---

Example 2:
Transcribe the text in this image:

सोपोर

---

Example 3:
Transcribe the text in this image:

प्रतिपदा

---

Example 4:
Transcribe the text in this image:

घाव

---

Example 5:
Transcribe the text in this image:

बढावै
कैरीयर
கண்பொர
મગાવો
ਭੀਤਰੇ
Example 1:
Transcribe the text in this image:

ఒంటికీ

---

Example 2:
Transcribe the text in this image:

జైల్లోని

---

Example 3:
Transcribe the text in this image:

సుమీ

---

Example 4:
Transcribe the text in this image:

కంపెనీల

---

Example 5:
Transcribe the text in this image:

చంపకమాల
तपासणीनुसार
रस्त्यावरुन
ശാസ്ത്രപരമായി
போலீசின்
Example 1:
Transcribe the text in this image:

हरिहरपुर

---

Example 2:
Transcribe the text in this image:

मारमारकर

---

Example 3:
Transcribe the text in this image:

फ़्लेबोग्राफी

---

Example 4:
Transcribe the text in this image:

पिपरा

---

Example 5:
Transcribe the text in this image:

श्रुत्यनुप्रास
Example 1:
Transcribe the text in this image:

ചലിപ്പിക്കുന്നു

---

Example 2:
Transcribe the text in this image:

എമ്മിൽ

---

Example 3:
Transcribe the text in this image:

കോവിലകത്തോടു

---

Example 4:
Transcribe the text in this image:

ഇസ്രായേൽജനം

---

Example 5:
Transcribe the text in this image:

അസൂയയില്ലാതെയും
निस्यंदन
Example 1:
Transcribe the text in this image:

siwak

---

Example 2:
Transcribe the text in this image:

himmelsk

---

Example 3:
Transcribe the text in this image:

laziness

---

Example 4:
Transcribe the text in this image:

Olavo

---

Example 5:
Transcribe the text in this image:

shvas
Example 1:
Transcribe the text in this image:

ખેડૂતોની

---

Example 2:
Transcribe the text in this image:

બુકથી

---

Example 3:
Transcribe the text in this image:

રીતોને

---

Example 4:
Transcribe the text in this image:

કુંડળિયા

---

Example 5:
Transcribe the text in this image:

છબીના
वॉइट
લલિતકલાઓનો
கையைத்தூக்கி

> **Exercise aim**
Arrange every line of the records above as a numbered list, omitting the blank lines.

> **Response**
1. ---
2. Example 2:
3. Transcribe the text in this image:
4. सोपोर
5. ---
6. Example 3:
7. Transcribe the text in this image:
8. प्रतिपदा
9. ---
10. Example 4:
11. Transcribe the text in this image:
12. घाव
13. ---
14. Example 5:
15. Transcribe the text in this image:
16. बढावै
17. कैरीयर
18. கண்பொர
19. મગાવો
20. ਭੀਤਰੇ
21. Example 1:
22. Transcribe the text in this image:
23. ఒంటికీ
24. ---
25. Example 2:
26. Transcribe the text in this image:
27. జైల్లోని
28. ---
29. Example 3:
30. Transcribe the text in this image:
31. సుమీ
32. ---
33. Example 4:
34. Transcribe the text in this image:
35. కంపెనీల
36. ---
37. Example 5:
38. Transcribe the text in this image:
39. చంపకమాల
40. तपासणीनुसार
41. रस्त्यावरुन
42. ശാസ്ത്രപരമായി
43. போலீசின்
44. Example 1:
45. Transcribe the text in this image:
46. हरिहरपुर
47. ---
48. Example 2:
49. Transcribe the text in this image:
50. मारमारकर
51. ---
52. Example 3:
53. Transcribe the text in this image:
54. फ़्लेबोग्राफी
55. ---
56. Example 4:
57. Transcribe the text in this image:
58. पिपरा
59. ---
60. Example 5:
61. Transcribe the text in this image:
62. श्रुत्यनुप्रास
63. Example 1:
64. Transcribe the text in this image:
65. ചലിപ്പിക്കുന്നു
66. ---
67. Example 2:
68. Transcribe the text in this image:
69. എമ്മിൽ
70. ---
71. Example 3:
72. Transcribe the text in this image:
73. കോവിലകത്തോടു
74. ---
75. Example 4:
76. Transcribe the text in this image:
77. ഇസ്രായേൽജനം
78. ---
79. Example 5:
80. Transcribe the text in this image:
81. അസൂയയില്ലാതെയും
82. निस्यंदन
83. Example 1:
84. Transcribe the text in this image:
85. siwak
86. ---
87. Example 2:
88. Transcribe the text in this image:
89. himmelsk
90. ---
91. Example 3:
92. Transcribe the text in this image:
93. laziness
94. ---
95. Example 4:
96. Transcribe the text in this image:
97. Olavo
98. ---
99. Example 5:
100. Transcribe the text in this image:
101. shvas
102. Example 1:
103. Transcribe the text in this image:
104. ખેડૂતોની
105. ---
106. Example 2:
107. Transcribe the text in this image:
108. બુકથી
109. ---
110. Example 3:
111. Transcribe the text in this image:
112. રીતોને
113. ---
114. Example 4:
115. Transcribe the text in this image:
116. કુંડળિયા
117. ---
118. Example 5:
119. Transcribe the text in this image:
120. છબીના
121. वॉइट
122. લલિતકલાઓનો
123. கையைத்தூக்கி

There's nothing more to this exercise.